QUOTED PASSAGE:
——————
# Warranty ??



## primetimeon (Mar 16, 2009)

Hey guys I am just wondering what kind of warranty you are all offering on tile floors? I offer one year but thinking about jumping up to five. Am I asking for trouble?


----------



## angus242 (Oct 20, 2007)

primetimeon said:


> Hey guys I am just wondering what kind of warranty you are all offering on tile floors? I offer one year but thinking about jumping up to five. Am I asking for trouble?



Depends what methods/products you use. I offer 10 years.


----------



## kevjob (Aug 14, 2006)

10 years with the orange stuff, with regualr maintence.


----------



## srwcontracting (Dec 11, 2009)

I don't offer unless asked, but when I do its usually 5yrs


----------



## Kyras (Jan 2, 2010)

Years ago, I asked an atty to make me a guarantee statement. He told me I was nuts. I got him to do it anyway, but he said I was a fool to put anything like that in writing.

It's lying around someplace, fact is, no one ever really asked for it. The few times anyone asks, I reply, "If something goes wrong, call me. If it's my fault, I will fix it." I don't really have a time limit. If it's my fault, it's my fault.

HOWEVER. If you have used your bathroom for 5 years, you will not have used it for free and are not entitled to a brand new shiny bathroom for free. Like a tire company with a road hazard, I will pro-rate the cost of the job. That is fair for everyone. I recall I did this once. That's the only job I can think of that went wrong after a length of time. Usually, if a tile job goes bad, it will be within the first two years or less, anyway.

The other part of that guarantee is a disclaimer. Shade does not match, tile out of production, you had one tile crack. I am not replacing your whole floor for free. Chances are, I left you spares anyway, but discontinued tile ain't my responsibility. Some for grout colors. I don't run the factory.

The thing is, it has to be MY fault. Not the framer, not the plumber, ME. Often that will be an unknown until demolition is done. But if it's me I will step up. I've been in the same town, setting tile, for 30 years. I'm not going anywhere, and I don't screen my calls.


----------



## boman47k (Oct 13, 2006)

What constitute fault? Tiles just coming up?


----------



## Kyras (Jan 2, 2010)
——————
DATA SHOWN:
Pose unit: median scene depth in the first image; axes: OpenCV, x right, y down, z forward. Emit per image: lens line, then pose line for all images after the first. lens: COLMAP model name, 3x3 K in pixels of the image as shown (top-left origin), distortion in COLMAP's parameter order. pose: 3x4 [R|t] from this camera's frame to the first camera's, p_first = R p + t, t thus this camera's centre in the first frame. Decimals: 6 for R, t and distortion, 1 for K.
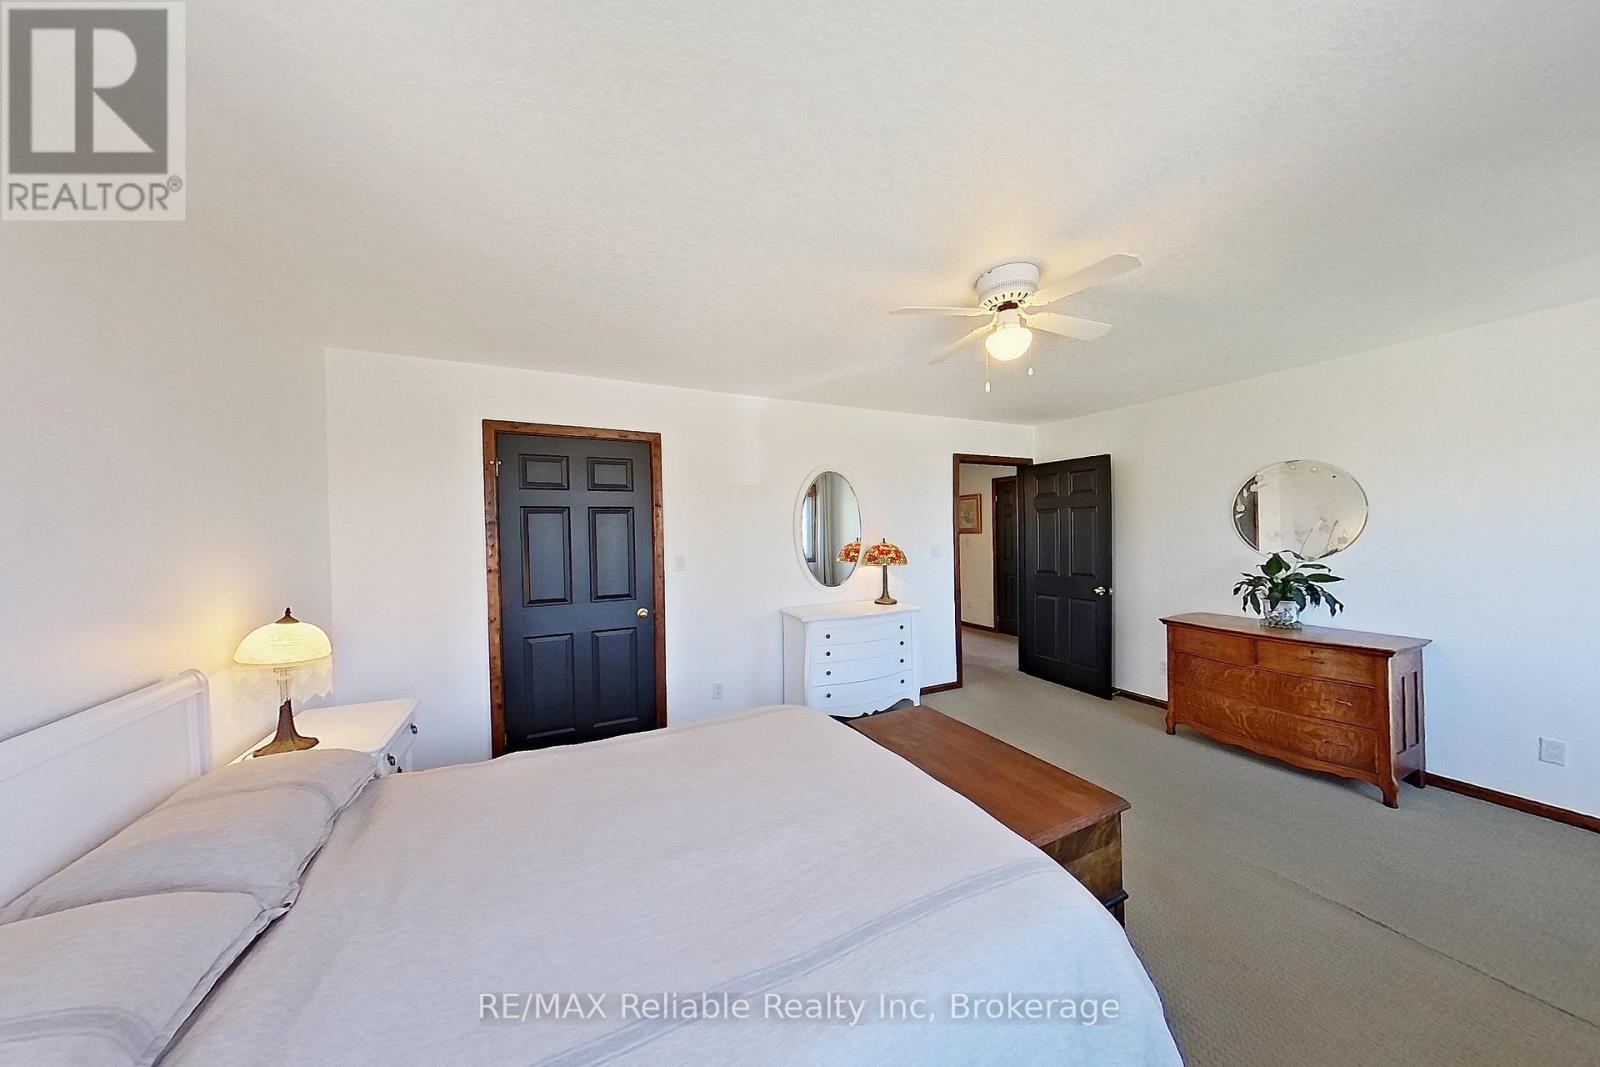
lens RADIAL K [[507.9, 0, 812.3], [0, 507.9, 533.4], [0, 0, 1]] dist [0.001700, -0.000351]
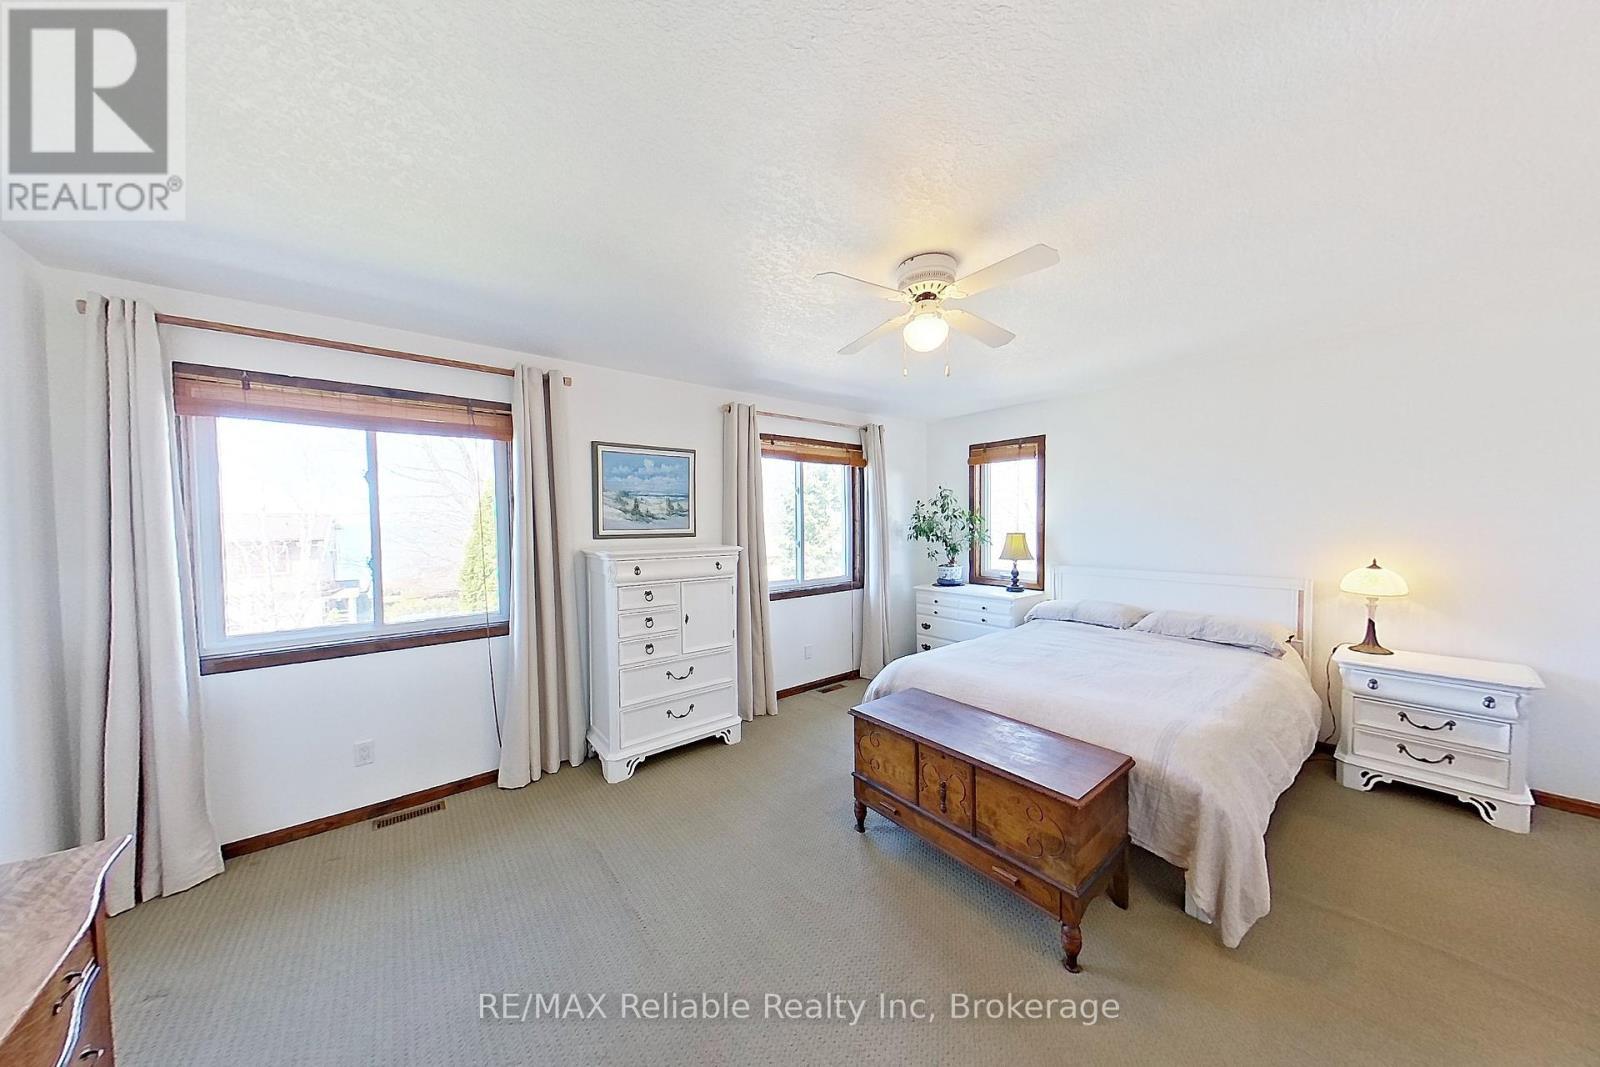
lens RADIAL K [[507.9, 0, 809.3], [0, 507.9, 534.5], [0, 0, 1]] dist [0.001700, -0.000351]
pose [[-0.982928, 0.035623, -0.180511, 0.490397], [0.029464, 0.998892, 0.036684, -0.015705], [0.181618, 0.030739, -0.982889, 1.231779]]
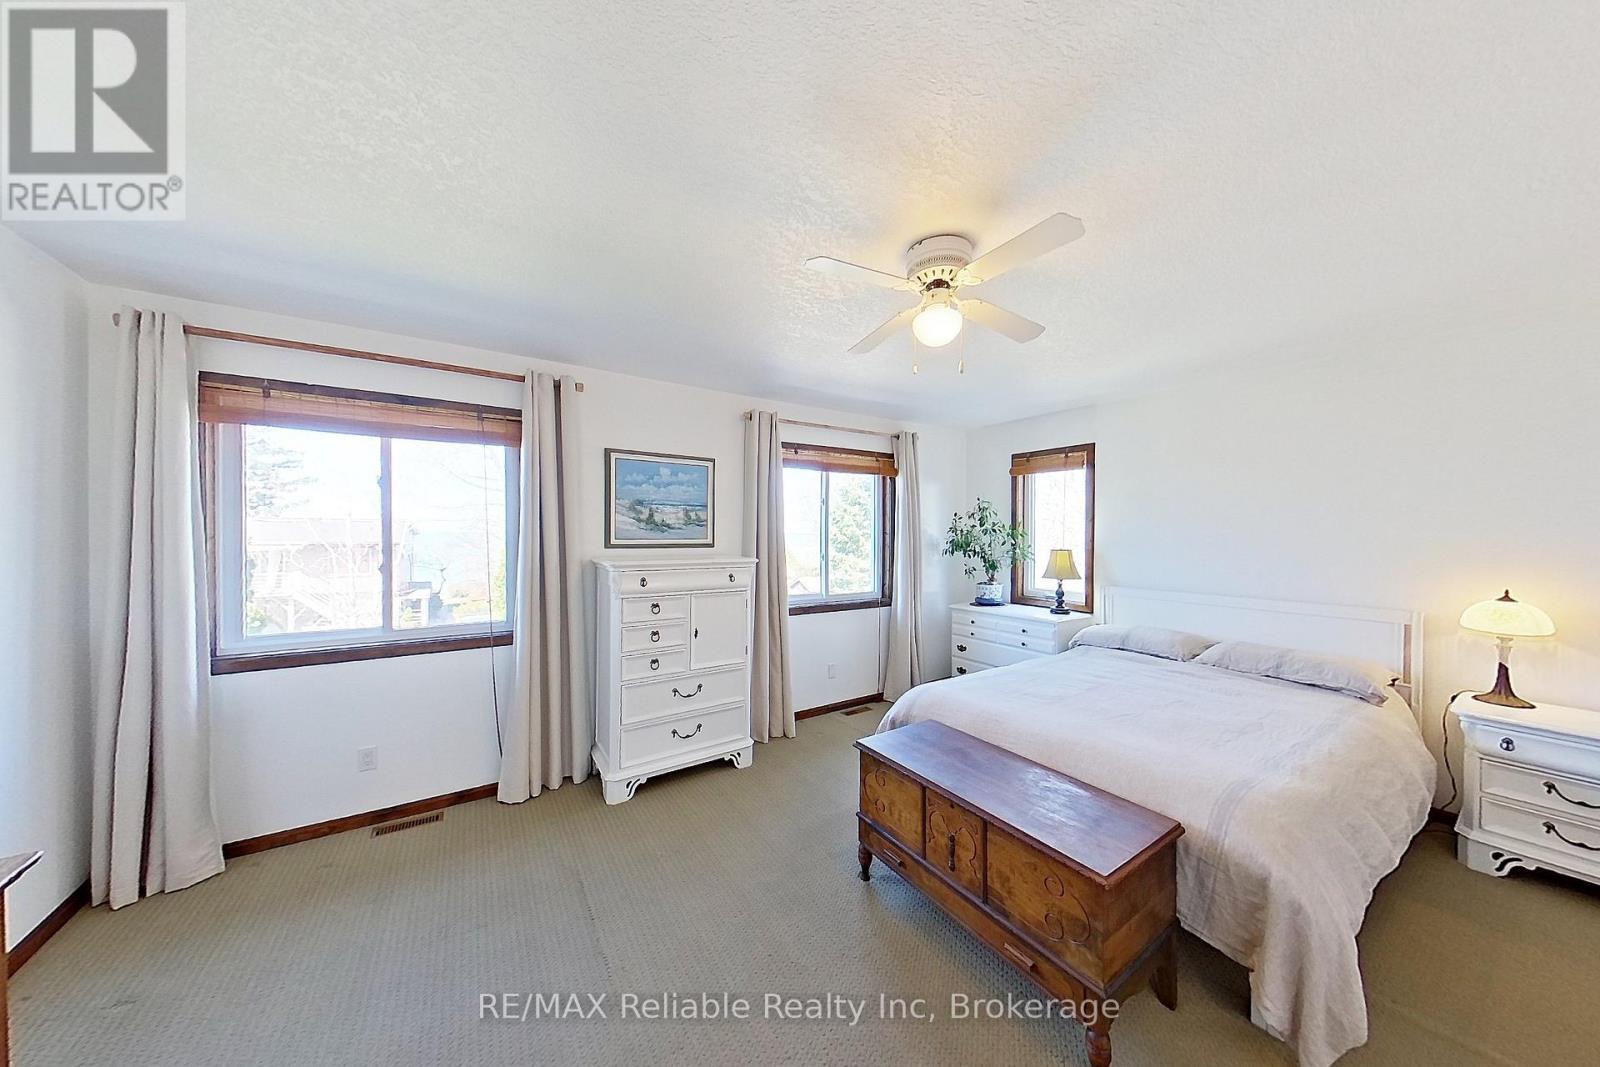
lens RADIAL K [[507.9, 0, 811.2], [0, 507.9, 533.4], [0, 0, 1]] dist [0.001700, -0.000351]
pose [[-0.996334, 0.016380, -0.083970, 0.415714], [0.015737, 0.999842, 0.008318, -0.012949], [0.084093, 0.006966, -0.996434, 1.182844]]
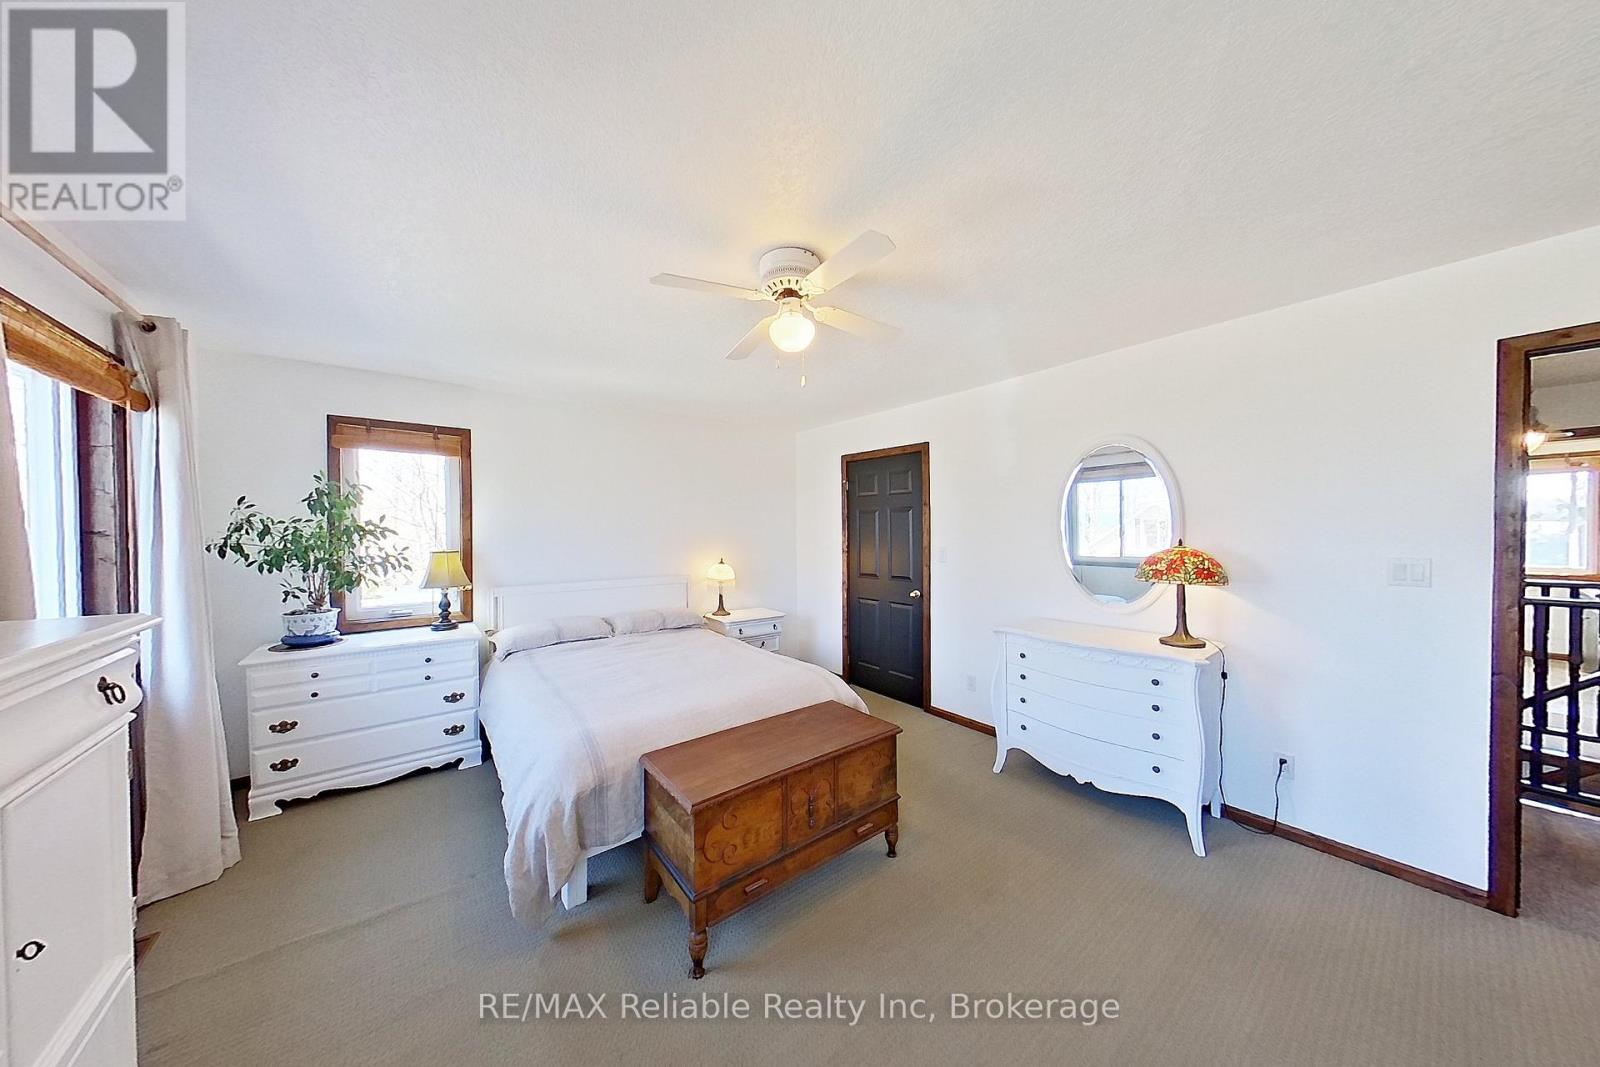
lens RADIAL K [[507.9, 0, 792.6], [0, 507.9, 530.7], [0, 0, 1]] dist [0.001700, -0.000351]
pose [[0.173474, 0.015414, -0.984718, 0.822782], [-0.002846, 0.999881, 0.015150, -0.012279], [0.984834, 0.000174, 0.173497, 0.519387]]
——————
TO DO:
In the tile warranty thread, how long does Kyras say he has been setting tile in the same town? The listing has no connection to the tile warranty thread.

WORKED SOLUTION:
30 years.